WORK INSTRUCTION: Go line by line through the data below and count those with the string "knee". Give the number only.

EXCERPTED RECORDS:
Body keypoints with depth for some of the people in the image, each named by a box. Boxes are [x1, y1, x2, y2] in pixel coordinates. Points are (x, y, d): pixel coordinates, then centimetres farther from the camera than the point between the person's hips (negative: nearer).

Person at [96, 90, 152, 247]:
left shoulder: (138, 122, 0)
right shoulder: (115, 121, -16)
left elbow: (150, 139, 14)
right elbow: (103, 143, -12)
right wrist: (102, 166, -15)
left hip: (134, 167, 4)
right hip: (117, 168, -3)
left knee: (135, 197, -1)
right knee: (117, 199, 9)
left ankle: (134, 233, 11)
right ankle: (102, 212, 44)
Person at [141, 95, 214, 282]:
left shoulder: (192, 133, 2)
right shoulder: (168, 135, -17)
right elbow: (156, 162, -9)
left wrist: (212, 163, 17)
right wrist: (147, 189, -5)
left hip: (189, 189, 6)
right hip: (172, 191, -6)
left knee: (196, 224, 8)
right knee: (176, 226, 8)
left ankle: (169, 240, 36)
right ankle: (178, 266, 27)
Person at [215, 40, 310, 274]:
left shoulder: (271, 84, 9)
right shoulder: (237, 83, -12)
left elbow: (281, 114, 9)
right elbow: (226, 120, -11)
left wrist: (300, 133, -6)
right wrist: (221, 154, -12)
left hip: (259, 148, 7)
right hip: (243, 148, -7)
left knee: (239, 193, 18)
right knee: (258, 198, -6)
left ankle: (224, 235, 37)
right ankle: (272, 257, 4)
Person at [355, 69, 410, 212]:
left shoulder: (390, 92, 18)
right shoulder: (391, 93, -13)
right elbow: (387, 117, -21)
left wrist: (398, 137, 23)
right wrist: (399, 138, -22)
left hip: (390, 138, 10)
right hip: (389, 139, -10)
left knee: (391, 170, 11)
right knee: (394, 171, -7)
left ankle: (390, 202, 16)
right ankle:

ANSWER TO THE EXERCISE: 8